U.S. cities don't know nearly enough about how many people are biking — and until they harness the power of big data and static counters, they could remain in the dark about how to best support some of the most vulnerable users on the road, a new study argues.
In a recent paper for the National Institute for Transportation and Communities, researchers took a close look at the shockingly nascent science of bicycle counting and how cities could do a better job of measuring where its residents ride.
Countless American cities have invested in networks of car counters, whose infamous "level of service" data transportation leaders often use to justify dubious lane expansion projects on the busiest segments of their road networks. Far fewer U.S. communities, though, have invested in comprehensive physical or digital methods of counting people on two wheels, with many relying on little more than an annual paper-and-pen bike count conducted by volunteers, if they bother to count at all. That means that dynamic changes in ridership caused by easily fixable problems can go totally unnoticed until a resident makes a report — and even basic, critical metrics, like how likely pedestrians are to be killed in a fatal crash per miles traveled, aren't analyzed at all.
With so little data on where (and even whether) people are riding, bike-focused infrastructure can all too easily be put on the back burner, as sky-high automobile counts bump car-focused projects to the top of the priority list.
"These estimates have been available for decades on the motorized side, but they’ve only become feasible in the last decade or so on the non-motorized side," said Sirisha Kothuri, senior research associate at Portland State University and the lead author of the paper. "But we've always needed these network-wide estimates of bicycle volumes because they are really important for evaluating the safety, equity, health, and climate of our road networks."
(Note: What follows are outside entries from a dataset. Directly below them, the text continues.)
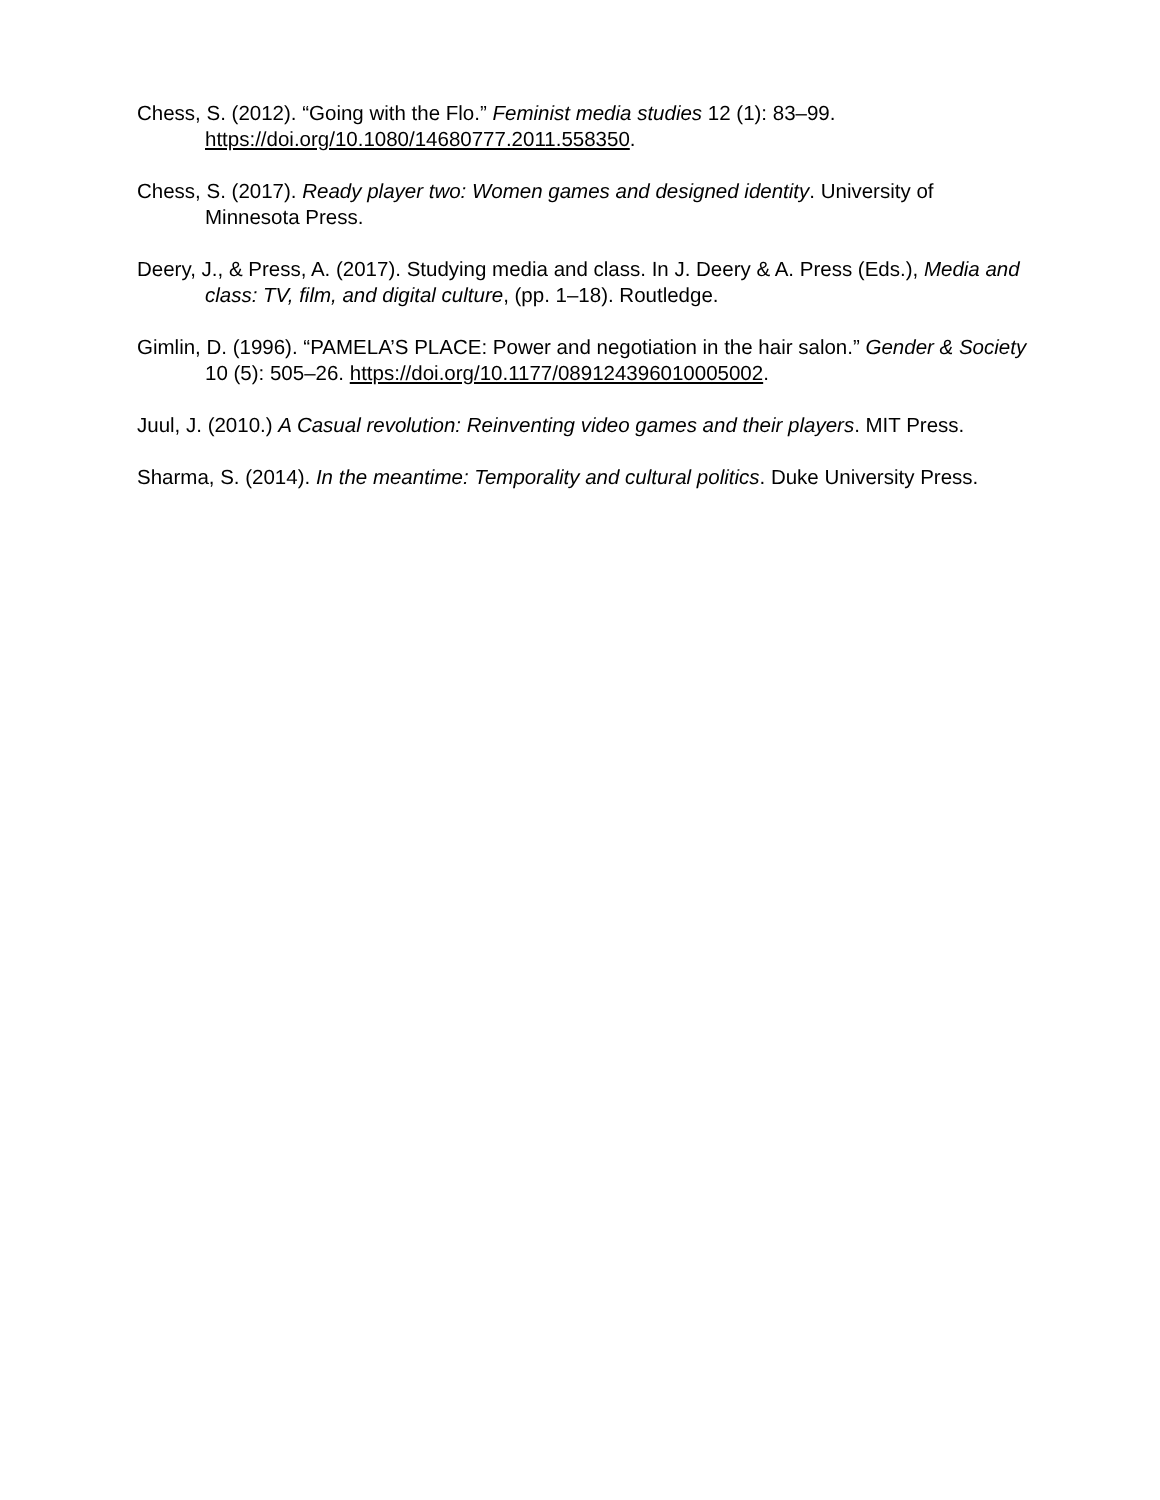Chess, S. (2012). “Going with the Flo.” Feminist media studies 12 (1): 83–99. https://doi.org/10.1080/14680777.2011.558350.
Chess, S. (2017). Ready player two: Women games and designed identity. University of Minnesota Press.
Deery, J., & Press, A. (2017). Studying media and class. In J. Deery & A. Press (Eds.), Media and class: TV, film, and digital culture, (pp. 1–18). Routledge.
Gimlin, D. (1996). “PAMELA’S PLACE: Power and negotiation in the hair salon.” Gender & Society 10 (5): 505–26. https://doi.org/10.1177/089124396010005002.
Juul, J. (2010.) A Casual revolution: Reinventing video games and their players. MIT Press.
Sharma, S. (2014). In the meantime: Temporality and cultural politics. Duke University Press.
To get a sense of how to build a better bike counting program, Kothuri and her team pored over data from six cities — Boulder, Charlotte, Dallas, plus the Oregon cities of Portland, Bend and Eugene — that run the gamut between urban bike Meccas and suburban communities with relatively little cycling infrastructure or tools to count riders.
Unlike previous studies, the data included both physical counters that automatically sense when a person on two wheels is rolling by a specific location, as well as more diffuse data from bikeshare providers, voluntary ride-tracking app Strava, and the Big Data company Streetlight, which uses anonymized cell phone data to automatically sense how many people are pedaling through an entire region in real time. (And Streetfilms auteur Clarence Eckson Jr. has his own method.)
All of those data sources are valuable, but Kothuri emphasizes that none of them alone provides an accurate picture of what biking looks like American cities. Physical counters are expensive, often stop transmitting data when they need maintenance, and tend to be clustered in highly trafficked city centers rather than everywhere a cyclist might ride. Strava, meanwhile, tends to be used by recreational riders who travel far outside the core downtown, while bikeshare data, particularly for docked systems, obviously skews towards routes near hubs where people are most likely to pick up and return their vehicles.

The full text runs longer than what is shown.